I've grown to love the vast silences, the feel of being truly alone at the end of the world. It's less of a lie than my marriage, where I'd been alone for years but was able to pretend I had a companion. Here, the loneliness is unadorned and stark. It's honest.

This county is the largest and least populated place in the continental US. I am sure there are places in Alaska that are more remote, but this is as far away from other people as you can be while in the US proper. That's something else I like.

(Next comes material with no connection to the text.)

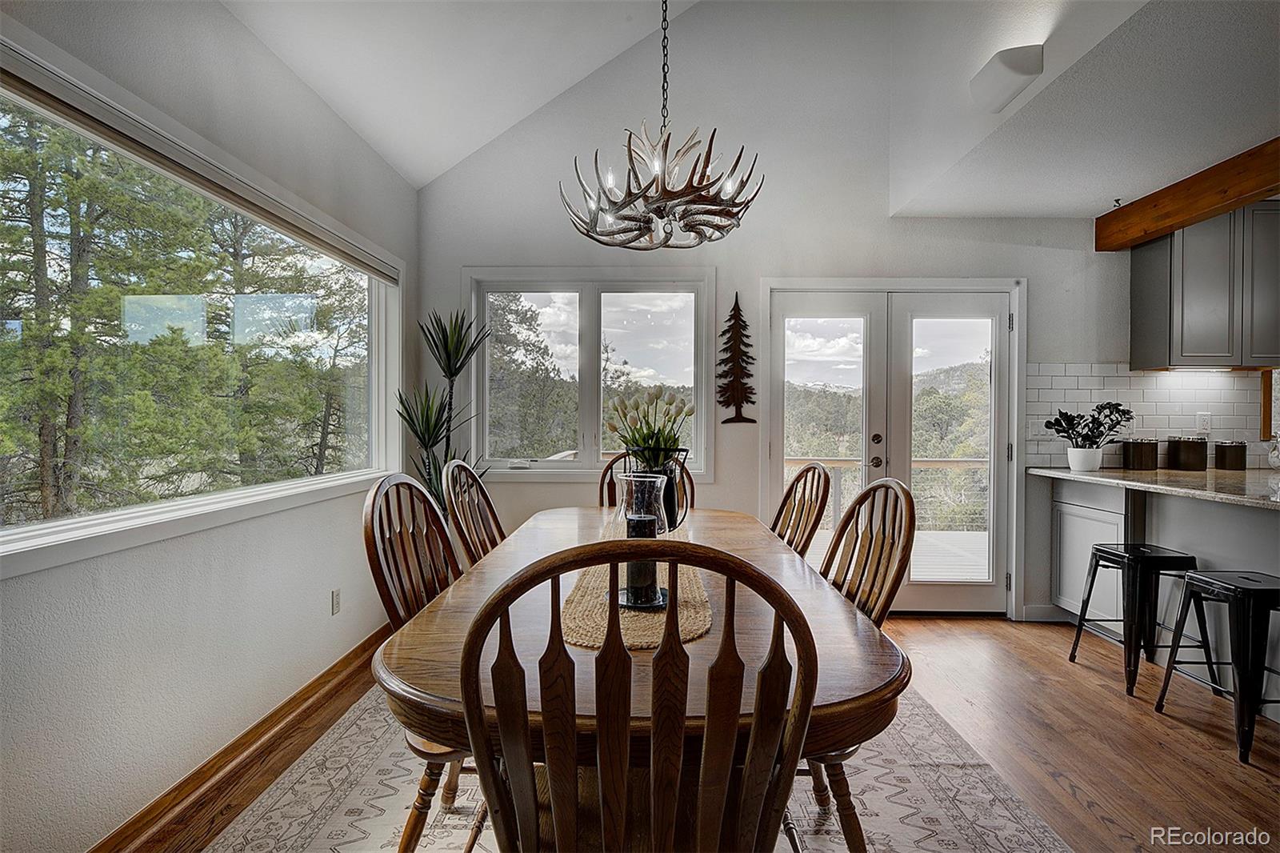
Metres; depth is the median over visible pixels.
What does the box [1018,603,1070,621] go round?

I didn't like the spiders at first. They are everywhere. I see them out of the corner of my eyes at all hours of the day and night. Last week I woke up to one perced on my pillow, watching me like a lover. They're marvelously stubborn things, though, and I've started to name some of them. Seymour lives in my bathroom light fixture, Maud likes to come out from behind my computer when I type. They have a resilience I admire, and they are much more interesting to watch than cockroaches in Charleston were.

I think I am beginning to understand why prophets and madmen are born in deserts. It's impossible to live for long under impassive skies without surrendering to something - God, or madness, or both. Maybe God is madness.

I think I can live here. The silence is unending and the chatter in my head has succumbed to it. My thoughts come more slowly, like the respiration of a holy man in a deep trance. My head has never been so clear.

I've begun to write again.

I've been thinking a lot about Sam, about us, about how draining it was to love him. Loving someone with Asperger's Syndrome is an exercise in frustration. It's trying to fill a thirsty, dry lakebed with thimblefuls of liquid. Love beads off of him like droplets of water on a freshly waxed car. Frantic semaphores to the blind.

Rambling is an extravagance I've allowed myself lately. My thoughts go unedited, unspooling like ribbon, like time. No one is here to catch them, so they fall useless and sterile to the unwatered earth.

Loneliness is clean. It's empty and clean. I never thought I'd have so much of it.